## HOW TO COMPLETE THIS TASK
In the article below on genetically modified clover, rewrite more briefly the paragraph beginning "A few years ago, an AgResearch scientist," keeping its main facts.

TEXT BLOCK Block Start

By Samantha Hayes
New Zealand scientists have made a breakthrough in the fight to reduce greenhouse gas emissions.
By genetically modifying clover, they have found a way to make cows belch less, as well as cutting back on their flatulence.
“We’ve taken a single gene from rabbits foot clover and put it into white clover,” says AgResearch science manager Chris Jones.
It’s genetic modification which activates tannins, like those found in red wine and which gives tea its brown colour.
Most importantly, nutrients that were once found only in the clover flower become available in the stem and leaf.
No cow has chewed it yet, but scientists are excited.
“They’ll be more productive - more meat and milk,” says AgResearch spokesman Jimmy Suttie.
“There will be less bloat, which addresses the animal health and welfare issue, and finally there will be less greenhouse gasses.”
This breakthrough is internationally significant – half of all greenhouse gas emissions come from agriculture.
AgResearch has been working on the project for years, but hasn’t been confident enough to talk about it until now.
“I think there is two or three groups in the world where this could have been done,” says Mr Suttie.
“Several groups in the world who have been trying to do this. Basically, our guys got it first. It’s great.”
The world’s food production needs to grow by 50 percent in the next 20 years, but with that comes twice the agricultural emissions.
AgResearch estimates its clover could reduce methane emissions by 10-15 percent and have huge benefits for the climate.
“I regard it as the Holy Grail and basically what we’ve got here is some technology that has exerted some DNA in the plant, that gives these benefits,” says John McKenzie of GM PGG Wrightson Seeds.
“These benefits are really big for agriculture and the environment.”
But these benefits can only be achieved through genetic modification – something the Green Party opposes.
“Why should we let them not only pollute them, pollute our rivers which they’re already doing, but every pasture across the country,” says Green Party co-leader Russel Norman.
“What’s in it for New Zealand, to let them do that?”
Although AgResearch is talking genetic modification, the process doesn’t involve another species – just two types of clover.
Greenpeace is relatively relaxed about it.
“It looks like it’s not our version of genetic modification,” says Greenpeace GE campaigner Carmen Gravatt.
“So in terms of all the scale of options you could have in addressing climate change, this is certainly not the Frankenstein version.
“If it is genetically engineered, we shouldn’t go near it.”
AgResearch say they make no apologies for it being a GE crop and want to see it benefitting New Zealand farmers.
“Out there in the grass, in the New Zealand environment, I want to get it out there,” says Mr Jones.
Realistically that release is still 15 years off.
This research is so sensitive that one of the scientists doesn’t want to be identified.
A few years ago, an AgResearch scientist was effectively chased out of the country by anti-GE protestors who attacked his house and car.
He felt so threatened he abandoned his work.
But this project my be different – it doesn’t involve any radical modification, taking genes from one organism and placing them in another, rather they have just switched on genes that were already present.

TEXT BLOCK Block End
EXTRACTED MATERIAL Block Start

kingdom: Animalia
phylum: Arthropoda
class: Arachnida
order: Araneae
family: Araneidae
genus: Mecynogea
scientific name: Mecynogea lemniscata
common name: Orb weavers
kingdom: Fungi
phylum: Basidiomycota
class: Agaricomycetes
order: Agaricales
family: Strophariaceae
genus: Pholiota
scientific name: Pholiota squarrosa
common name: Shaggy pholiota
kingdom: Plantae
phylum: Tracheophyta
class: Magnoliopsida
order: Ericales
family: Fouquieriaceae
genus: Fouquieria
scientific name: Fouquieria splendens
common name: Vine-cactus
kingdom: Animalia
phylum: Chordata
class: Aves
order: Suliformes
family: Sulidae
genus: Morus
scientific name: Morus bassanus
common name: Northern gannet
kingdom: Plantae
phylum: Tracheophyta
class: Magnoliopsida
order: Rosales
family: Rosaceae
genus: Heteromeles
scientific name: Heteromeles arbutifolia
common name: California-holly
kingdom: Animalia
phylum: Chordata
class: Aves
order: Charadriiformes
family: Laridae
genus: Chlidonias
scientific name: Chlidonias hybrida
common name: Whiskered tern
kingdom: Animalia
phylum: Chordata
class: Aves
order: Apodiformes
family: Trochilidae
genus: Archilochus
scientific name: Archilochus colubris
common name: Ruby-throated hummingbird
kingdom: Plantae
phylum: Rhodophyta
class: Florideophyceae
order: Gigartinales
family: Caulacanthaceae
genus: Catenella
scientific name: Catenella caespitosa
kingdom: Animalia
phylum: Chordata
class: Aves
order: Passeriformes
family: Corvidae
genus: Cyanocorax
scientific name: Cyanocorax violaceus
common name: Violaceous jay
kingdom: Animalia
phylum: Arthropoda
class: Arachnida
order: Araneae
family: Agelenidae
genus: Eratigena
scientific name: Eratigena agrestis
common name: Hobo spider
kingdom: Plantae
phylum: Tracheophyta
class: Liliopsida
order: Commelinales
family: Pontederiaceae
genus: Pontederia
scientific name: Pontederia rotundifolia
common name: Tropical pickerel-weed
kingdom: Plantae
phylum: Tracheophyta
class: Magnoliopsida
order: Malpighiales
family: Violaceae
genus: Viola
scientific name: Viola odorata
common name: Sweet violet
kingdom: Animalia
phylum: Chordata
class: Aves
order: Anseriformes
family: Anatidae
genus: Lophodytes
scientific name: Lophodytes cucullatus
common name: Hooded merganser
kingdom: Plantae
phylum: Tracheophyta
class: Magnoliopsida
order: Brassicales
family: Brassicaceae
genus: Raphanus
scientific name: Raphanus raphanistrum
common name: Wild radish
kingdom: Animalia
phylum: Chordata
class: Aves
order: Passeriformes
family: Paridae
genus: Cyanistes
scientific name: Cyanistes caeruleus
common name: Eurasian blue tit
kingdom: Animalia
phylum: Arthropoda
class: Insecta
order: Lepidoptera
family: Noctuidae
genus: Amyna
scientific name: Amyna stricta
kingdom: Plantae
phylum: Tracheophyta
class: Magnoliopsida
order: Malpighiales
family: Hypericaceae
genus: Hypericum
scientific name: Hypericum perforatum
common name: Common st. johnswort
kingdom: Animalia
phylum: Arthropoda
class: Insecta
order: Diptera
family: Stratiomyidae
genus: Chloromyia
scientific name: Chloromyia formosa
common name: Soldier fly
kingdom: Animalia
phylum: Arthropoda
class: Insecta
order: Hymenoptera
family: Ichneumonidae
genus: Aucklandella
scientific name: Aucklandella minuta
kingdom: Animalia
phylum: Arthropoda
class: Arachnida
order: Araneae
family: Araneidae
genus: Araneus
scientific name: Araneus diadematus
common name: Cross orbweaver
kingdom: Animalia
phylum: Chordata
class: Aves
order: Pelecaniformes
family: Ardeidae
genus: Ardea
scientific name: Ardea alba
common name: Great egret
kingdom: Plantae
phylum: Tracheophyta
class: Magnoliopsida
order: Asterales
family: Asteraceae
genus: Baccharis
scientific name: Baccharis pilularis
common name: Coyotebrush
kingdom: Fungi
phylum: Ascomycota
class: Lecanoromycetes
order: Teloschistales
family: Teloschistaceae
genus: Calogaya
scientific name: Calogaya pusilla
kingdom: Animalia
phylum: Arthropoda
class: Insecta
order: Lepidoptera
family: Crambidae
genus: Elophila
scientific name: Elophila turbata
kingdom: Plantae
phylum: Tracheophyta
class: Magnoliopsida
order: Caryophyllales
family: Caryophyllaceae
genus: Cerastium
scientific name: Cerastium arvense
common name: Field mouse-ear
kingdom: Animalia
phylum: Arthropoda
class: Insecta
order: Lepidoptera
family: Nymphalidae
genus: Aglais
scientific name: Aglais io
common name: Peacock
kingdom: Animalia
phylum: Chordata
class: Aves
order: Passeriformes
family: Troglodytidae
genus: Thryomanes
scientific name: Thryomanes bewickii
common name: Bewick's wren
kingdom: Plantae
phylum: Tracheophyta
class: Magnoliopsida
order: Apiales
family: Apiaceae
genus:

EXTRACTED MATERIAL Block End

## SOLUTION TO THE PROBLEM
Years ago, anti-GE protestors attacked an AgResearch scientist's house and car, effectively driving him out of the country.